I drove the Subaru Forester to the delightful villages of Sevington and Leigh Delamere, the latter of which, as the name suggests, is just a stone’s throw from the famous services on the M4. It looked totally at home there, and so much better parked outside a house than a Jaecoo 7. Seriously, residents of Sevington, your village is far too nice to allow a Chinese SUV to ruin the aesthetics.

“Ah, that old-timer,” said the chap as he handed me the keys to the Forester. This car, like most Subaru models, makes sense only to a small minority of people in the UK. Exmoor, Dartmoor, the Peak District, the Scottish Highlands and remote parts of Wales – these are places where a Subaru could be genuinely useful.

The Forester reminded me of my wife’s old Outback, which had an understated presence and assuredness that’s lacking in modern SUVs. It was expensive to run and a bit underwhelming to drive, but it felt peerless and bulletproof when the weather turned British. We miss it.

Second date? Yeah, probably, preferably in inclement weather and over high ground.

DS No8

It sounds more like a line of cosmetics you’ll find in Boots, and I’m not really sure what it’s trying to be. DS calls it a ‘coupé-SUV’, which conjures up images of the Renault Avantime – and we know how well that went.

I actually feel bad for not liking this more. It’s a large French car, so it should be as appealing to me as spending a fortnight in Brittany. But once I’d come to terms with the interior, which is finished in David Dickinson Orange, I started to wonder if anyone would actually care or notice if DS Automobiles stopped selling cars. I suspect the answer is no.

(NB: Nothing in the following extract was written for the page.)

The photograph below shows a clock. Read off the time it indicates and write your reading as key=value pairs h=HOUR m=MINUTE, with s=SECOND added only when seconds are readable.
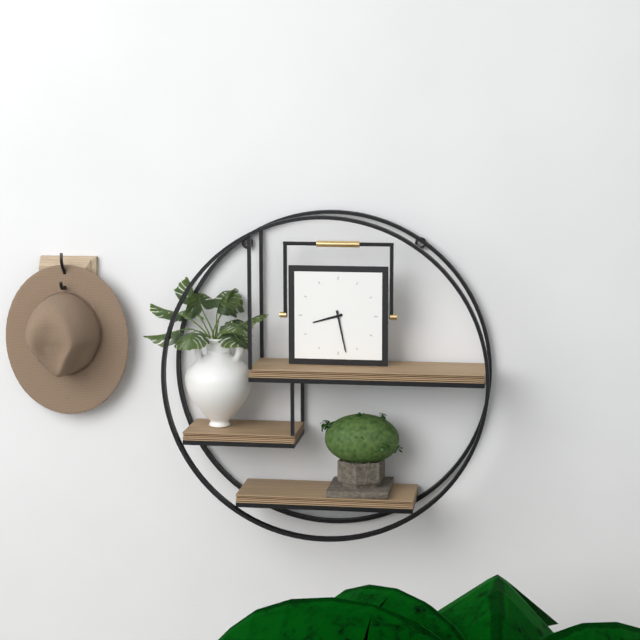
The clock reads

It’s got presence, this thing, and the interior is genuinely eye-catching, for better or worse, but I’m not sure I’d drop upwards of £50k on one. Let’s just wait for depreciation to do its bit.

Second date? Come back to me in a few years when it’s worth four figures.

BYD Dolphin Surf

The final car of the day, and a confession: I drove this because I had ten minutes before the driving day finished and it was the closest car to the entrance. It probably helped that it was painted lime green.

I don’t remember much about it, other than the fact that it makes a lot of odd noises. One of them – and I can’t remember if this was when it was powering up or shutting down – sounded like a blend of gulls and children screaming. More ‘surf’ than ‘dolphin’, but very seaside-y.

Because it’s a BYD, I’m sure it’s cheap and loaded with toys, but when the likes of the Twingo, Inster and Grande Panda exist, I’ll be surfing elsewhere for my small electric car joy.

Second date? Next time I’ll spend those ten minutes with a cup of coffee.

As first dates go, the Twingo, Inster and Civic are the ones I’d happily see again, while the Ami Buggy deserves another chance somewhere with sun, sea and fewer angry van drivers. The BYDs? Let’s just say the Seal 6 showed promise before the electronic chaperone ruined the evening.

With thanks to the Western Group of Motoring Writers for somehow allowing me to be a member.